Silenzio con tanti sospiri.

“ devo proprio dirlo?”

“ non è obbligato, ma potrei darle il mio aiuto se mi coinvolgesse”

“ ma se glielo dico, poi cosa succede?”

“mah, non saprei, non ne ho la più pallida idea. Lei cosa teme che possa succedere?”

“ Non mi piacciono le sorprese. Io preferisco sapere tutto in anticipo. Io devo poter prevedere”, dice con

velata irritazione.

“ eh si, capisco, solo che il prezzo di ridurre tutto alle sue mappe è la noia! Dobbiamo fare una scelta a questo punto: correre un rischio e incontrare l’imprevedibile oppure restare nel confort del suo disagio di questo momento, che conosce e gestisce solo lei.”

“ mi ha messo Lei in questo casino”, mi dice con tono accusatorio.

“ in quale casino?”

“ questo in cui mi trovo ora, è lei che mi ha portato in questa situazione, quindi è lei che deve fare qualcosa” dice con un’irritazione più evidente.

“mi sta dicendo che sarei io la responsabile di quello che sta provando ora?”

“ si è colpa sua, solo sua, io non c’entro niente”, dice stringendo la mandibola

“cosa ho fatto o detto per procurarle così tanta rabbia?”

“ tutto, ha rovinato tutto”

“ cosa avrei rovinato?”

“ non lo so, sono confuso, so solo che vorrei sfasciare tutto per la rabbia che sento, perché sono bloccato e mi sento impacciato e non so cosa si aspetta da me”

“ Io non ho nessuna aspettativa su di Lei, in questo momento, ma chi, in passato Le chiedeva di essere in un certo modo?”

“mio padre, cazzo!”, dice Mirko tirando un pugno allo schienale del divano che libera tutta la tensione accumulata.

Propongo a Mirko di non trattenere la rabbia che sente e di direzionare i pugni sul cilindro che tengo in studio proprio a questo scopo: permette sfoghi senza farsi del male.

Gli lascio un tempo sufficientemente lungo per liberare tutta l’energia trattenuta nei muscoli da chissà quanti anni.
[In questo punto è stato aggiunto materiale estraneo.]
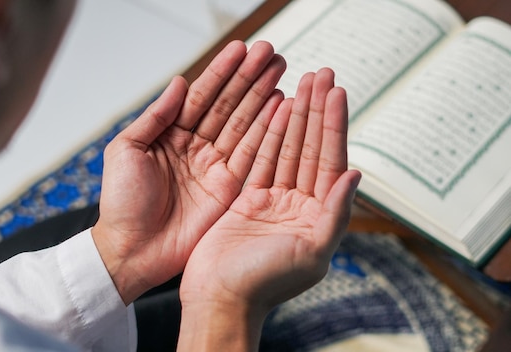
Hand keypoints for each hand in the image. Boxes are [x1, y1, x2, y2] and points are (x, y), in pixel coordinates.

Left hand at [91, 41, 286, 303]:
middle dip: (249, 78)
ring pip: (244, 125)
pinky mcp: (228, 189)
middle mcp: (195, 147)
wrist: (132, 250)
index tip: (242, 48)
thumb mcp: (126, 150)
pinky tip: (281, 109)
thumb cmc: (121, 203)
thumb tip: (179, 82)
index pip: (201, 96)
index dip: (222, 72)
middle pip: (228, 105)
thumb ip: (155, 116)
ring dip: (263, 98)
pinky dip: (268, 133)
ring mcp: (214, 167)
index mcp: (169, 135)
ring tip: (282, 72)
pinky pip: (252, 156)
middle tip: (272, 53)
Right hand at [177, 68, 360, 349]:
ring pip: (287, 149)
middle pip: (310, 149)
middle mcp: (300, 206)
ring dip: (295, 117)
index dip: (334, 125)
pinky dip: (269, 135)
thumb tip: (356, 175)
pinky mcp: (248, 200)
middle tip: (320, 74)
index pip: (331, 162)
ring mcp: (274, 201)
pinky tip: (275, 111)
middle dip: (317, 111)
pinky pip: (261, 160)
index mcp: (319, 217)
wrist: (220, 298)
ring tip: (302, 84)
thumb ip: (335, 213)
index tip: (336, 92)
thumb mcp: (310, 251)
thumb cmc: (264, 283)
Mirko ripete solo un’unica frase. “ hai rovinato tutto, tutto. Sapevi dirmi solo questo, cazzo”

Al termine Mirko torna a sedere esausto e si stravacca un po’ sul divano. E’ la prima volta che prende una posizione scomposta e abbandonata. Di solito sta seduto tutto compìto nel suo gessato dall’inizio alla fine della seduta.

“ed ora che si fa?”, mi chiede Mirko

“Viaggiamo”, rispondo io, tirando un sospiro di sollievo.